• **Aim of the exercise**: The entire listing below must be written out word for word.

• **Dataset**:

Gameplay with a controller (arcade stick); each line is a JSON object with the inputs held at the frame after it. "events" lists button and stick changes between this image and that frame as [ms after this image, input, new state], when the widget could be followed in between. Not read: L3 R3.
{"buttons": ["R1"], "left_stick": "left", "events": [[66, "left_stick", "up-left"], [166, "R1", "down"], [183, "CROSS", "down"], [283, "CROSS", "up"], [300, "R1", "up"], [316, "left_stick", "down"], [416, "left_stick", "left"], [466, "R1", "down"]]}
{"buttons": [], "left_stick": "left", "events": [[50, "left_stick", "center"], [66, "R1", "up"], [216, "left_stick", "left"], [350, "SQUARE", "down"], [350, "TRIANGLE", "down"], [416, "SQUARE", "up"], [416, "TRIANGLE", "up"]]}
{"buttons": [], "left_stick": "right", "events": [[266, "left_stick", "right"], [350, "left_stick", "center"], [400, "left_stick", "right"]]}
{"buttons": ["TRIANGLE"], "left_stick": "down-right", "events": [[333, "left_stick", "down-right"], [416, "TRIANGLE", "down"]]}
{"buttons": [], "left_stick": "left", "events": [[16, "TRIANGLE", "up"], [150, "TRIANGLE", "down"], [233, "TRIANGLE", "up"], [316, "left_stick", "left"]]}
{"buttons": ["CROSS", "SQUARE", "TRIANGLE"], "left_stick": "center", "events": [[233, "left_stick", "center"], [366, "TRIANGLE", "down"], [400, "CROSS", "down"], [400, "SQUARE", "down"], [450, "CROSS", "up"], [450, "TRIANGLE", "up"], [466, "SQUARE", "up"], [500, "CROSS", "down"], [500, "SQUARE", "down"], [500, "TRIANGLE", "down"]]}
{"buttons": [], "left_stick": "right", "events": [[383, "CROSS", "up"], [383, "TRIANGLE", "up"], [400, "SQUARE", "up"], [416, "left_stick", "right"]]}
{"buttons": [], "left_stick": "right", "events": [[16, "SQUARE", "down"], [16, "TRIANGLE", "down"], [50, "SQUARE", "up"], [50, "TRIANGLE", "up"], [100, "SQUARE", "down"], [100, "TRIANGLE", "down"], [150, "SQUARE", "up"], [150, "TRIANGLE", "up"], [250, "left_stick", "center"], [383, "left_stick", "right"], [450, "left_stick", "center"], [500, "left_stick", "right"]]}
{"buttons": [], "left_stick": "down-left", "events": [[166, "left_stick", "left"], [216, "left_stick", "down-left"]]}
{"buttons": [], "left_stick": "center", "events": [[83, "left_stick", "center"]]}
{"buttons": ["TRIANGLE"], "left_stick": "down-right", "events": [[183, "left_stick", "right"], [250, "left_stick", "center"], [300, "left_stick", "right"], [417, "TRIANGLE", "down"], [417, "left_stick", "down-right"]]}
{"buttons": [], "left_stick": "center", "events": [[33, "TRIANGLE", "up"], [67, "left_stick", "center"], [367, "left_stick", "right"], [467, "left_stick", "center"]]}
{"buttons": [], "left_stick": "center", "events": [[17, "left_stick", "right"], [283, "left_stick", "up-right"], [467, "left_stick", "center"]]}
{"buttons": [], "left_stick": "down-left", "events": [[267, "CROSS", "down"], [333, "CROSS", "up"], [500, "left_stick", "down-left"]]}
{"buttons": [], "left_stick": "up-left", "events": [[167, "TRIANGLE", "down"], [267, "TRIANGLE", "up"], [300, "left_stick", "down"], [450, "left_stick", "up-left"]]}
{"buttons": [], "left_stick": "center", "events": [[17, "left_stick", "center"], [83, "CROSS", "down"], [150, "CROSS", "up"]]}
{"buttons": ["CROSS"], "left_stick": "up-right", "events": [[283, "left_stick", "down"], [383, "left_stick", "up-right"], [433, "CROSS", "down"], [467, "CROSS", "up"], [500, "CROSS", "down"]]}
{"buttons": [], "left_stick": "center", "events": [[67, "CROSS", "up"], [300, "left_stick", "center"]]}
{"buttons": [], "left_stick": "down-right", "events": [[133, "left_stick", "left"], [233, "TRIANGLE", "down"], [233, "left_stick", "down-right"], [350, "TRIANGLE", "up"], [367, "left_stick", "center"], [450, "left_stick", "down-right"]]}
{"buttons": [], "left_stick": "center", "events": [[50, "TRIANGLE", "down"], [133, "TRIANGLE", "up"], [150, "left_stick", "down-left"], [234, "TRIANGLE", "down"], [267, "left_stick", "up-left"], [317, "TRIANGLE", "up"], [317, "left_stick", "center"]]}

• **Response for this exercise**:
Gameplay with a controller (arcade stick); each line is a JSON object with the inputs held at the frame after it. "events" lists button and stick changes between this image and that frame as [ms after this image, input, new state], when the widget could be followed in between. Not read: L3 R3.
{"buttons": ["R1"], "left_stick": "left", "events": [[66, "left_stick", "up-left"], [166, "R1", "down"], [183, "CROSS", "down"], [283, "CROSS", "up"], [300, "R1", "up"], [316, "left_stick", "down"], [416, "left_stick", "left"], [466, "R1", "down"]]}
{"buttons": [], "left_stick": "left", "events": [[50, "left_stick", "center"], [66, "R1", "up"], [216, "left_stick", "left"], [350, "SQUARE", "down"], [350, "TRIANGLE", "down"], [416, "SQUARE", "up"], [416, "TRIANGLE", "up"]]}
{"buttons": [], "left_stick": "right", "events": [[266, "left_stick", "right"], [350, "left_stick", "center"], [400, "left_stick", "right"]]}
{"buttons": ["TRIANGLE"], "left_stick": "down-right", "events": [[333, "left_stick", "down-right"], [416, "TRIANGLE", "down"]]}
{"buttons": [], "left_stick": "left", "events": [[16, "TRIANGLE", "up"], [150, "TRIANGLE", "down"], [233, "TRIANGLE", "up"], [316, "left_stick", "left"]]}
{"buttons": ["CROSS", "SQUARE", "TRIANGLE"], "left_stick": "center", "events": [[233, "left_stick", "center"], [366, "TRIANGLE", "down"], [400, "CROSS", "down"], [400, "SQUARE", "down"], [450, "CROSS", "up"], [450, "TRIANGLE", "up"], [466, "SQUARE", "up"], [500, "CROSS", "down"], [500, "SQUARE", "down"], [500, "TRIANGLE", "down"]]}
{"buttons": [], "left_stick": "right", "events": [[383, "CROSS", "up"], [383, "TRIANGLE", "up"], [400, "SQUARE", "up"], [416, "left_stick", "right"]]}
{"buttons": [], "left_stick": "right", "events": [[16, "SQUARE", "down"], [16, "TRIANGLE", "down"], [50, "SQUARE", "up"], [50, "TRIANGLE", "up"], [100, "SQUARE", "down"], [100, "TRIANGLE", "down"], [150, "SQUARE", "up"], [150, "TRIANGLE", "up"], [250, "left_stick", "center"], [383, "left_stick", "right"], [450, "left_stick", "center"], [500, "left_stick", "right"]]}
{"buttons": [], "left_stick": "down-left", "events": [[166, "left_stick", "left"], [216, "left_stick", "down-left"]]}
{"buttons": [], "left_stick": "center", "events": [[83, "left_stick", "center"]]}
{"buttons": ["TRIANGLE"], "left_stick": "down-right", "events": [[183, "left_stick", "right"], [250, "left_stick", "center"], [300, "left_stick", "right"], [417, "TRIANGLE", "down"], [417, "left_stick", "down-right"]]}
{"buttons": [], "left_stick": "center", "events": [[33, "TRIANGLE", "up"], [67, "left_stick", "center"], [367, "left_stick", "right"], [467, "left_stick", "center"]]}
{"buttons": [], "left_stick": "center", "events": [[17, "left_stick", "right"], [283, "left_stick", "up-right"], [467, "left_stick", "center"]]}
{"buttons": [], "left_stick": "down-left", "events": [[267, "CROSS", "down"], [333, "CROSS", "up"], [500, "left_stick", "down-left"]]}
{"buttons": [], "left_stick": "up-left", "events": [[167, "TRIANGLE", "down"], [267, "TRIANGLE", "up"], [300, "left_stick", "down"], [450, "left_stick", "up-left"]]}
{"buttons": [], "left_stick": "center", "events": [[17, "left_stick", "center"], [83, "CROSS", "down"], [150, "CROSS", "up"]]}
{"buttons": ["CROSS"], "left_stick": "up-right", "events": [[283, "left_stick", "down"], [383, "left_stick", "up-right"], [433, "CROSS", "down"], [467, "CROSS", "up"], [500, "CROSS", "down"]]}
{"buttons": [], "left_stick": "center", "events": [[67, "CROSS", "up"], [300, "left_stick", "center"]]}
{"buttons": [], "left_stick": "down-right", "events": [[133, "left_stick", "left"], [233, "TRIANGLE", "down"], [233, "left_stick", "down-right"], [350, "TRIANGLE", "up"], [367, "left_stick", "center"], [450, "left_stick", "down-right"]]}
{"buttons": [], "left_stick": "center", "events": [[50, "TRIANGLE", "down"], [133, "TRIANGLE", "up"], [150, "left_stick", "down-left"], [234, "TRIANGLE", "down"], [267, "left_stick", "up-left"], [317, "TRIANGLE", "up"], [317, "left_stick", "center"]]}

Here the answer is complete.